If your IIS does not display your own custom error page, this might be the problem – and the solution:
I recently had to implement a custom 404 error page. The code for that is pretty simple. In the web.config, the custom 404 error page is added:
<customErrors mode="Off"> <error statusCode="404" redirect="/components/Error/404.aspx" /> </customErrors>
And the page is requested to return a 404 not found:
protected void Page_Load(object sender, EventArgs e) { Response.StatusCode = 404; Response.StatusDescription = "Page not found"; Response.Flush(); }
Here is the problem: The code worked fine on my Windows 7 developer machine’s localhost, but when I copied the code to my Windows 2008 server, the IIS refused to call my custom page, displaying the default 404 error page instead.

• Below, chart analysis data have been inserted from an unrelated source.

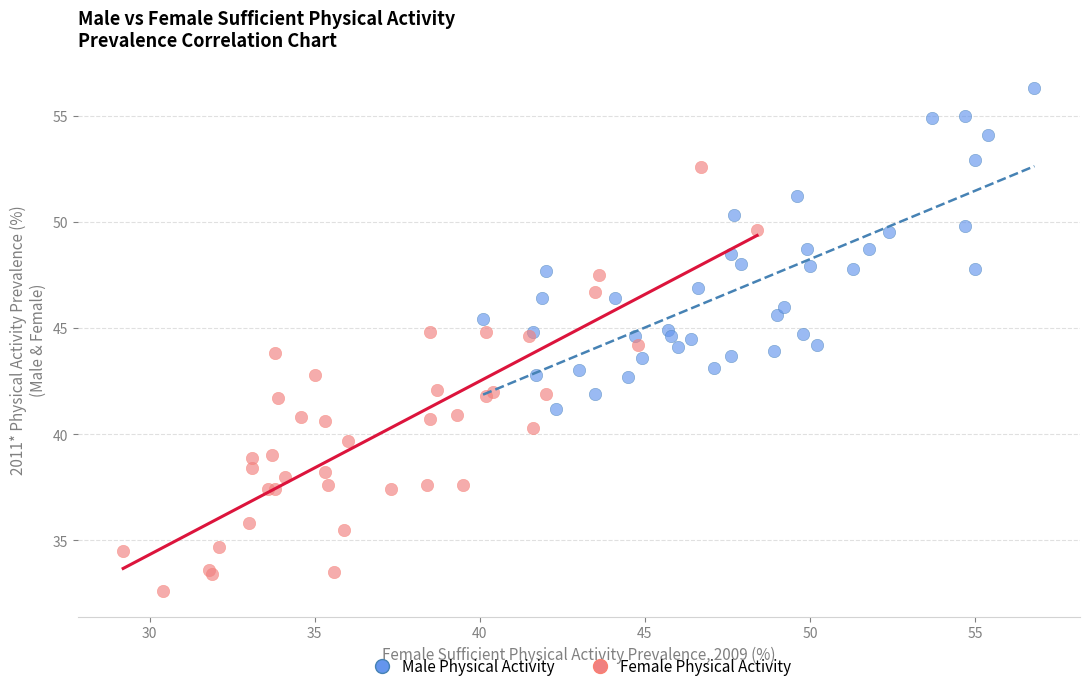

Which series has the largest Y range (max minus min)?

Female Physical Activity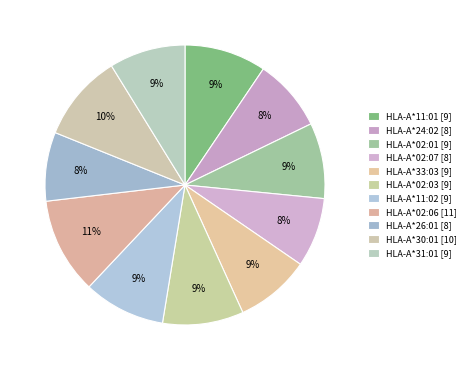

Does HLA-A*02:01 represent more than half of the total?

No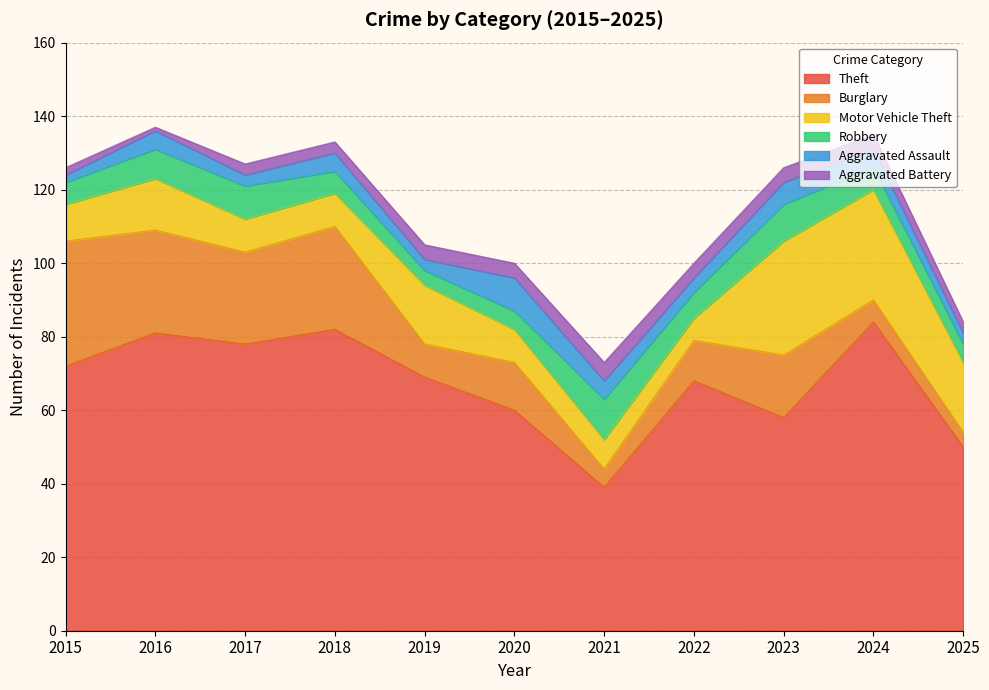

True or false: Burglary has more than 0 points higher than both neighbors.

True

Here is the catch: The Windows 2008 server is running the latest IIS 7.5, and this version will by default “override” the HTTP response with its default error pages if the page returns a HTTP error status code (like 404, or 500).
Here is the solution: .NET 3.5 has a new property called Response.TrySkipIisCustomErrors that will, if set to true, instruct IIS 7.5 to ignore it’s own default error pages, allowing me to use my own. The code change is very small, but highly effective:
protected void Page_Load(object sender, EventArgs e) { // Allow me to use my own error page: Response.TrySkipIisCustomErrors = true; Response.StatusCode = 404; Response.StatusDescription = "Page not found"; Response.Flush(); }
Violá. A true WTF moment solved with one line of code.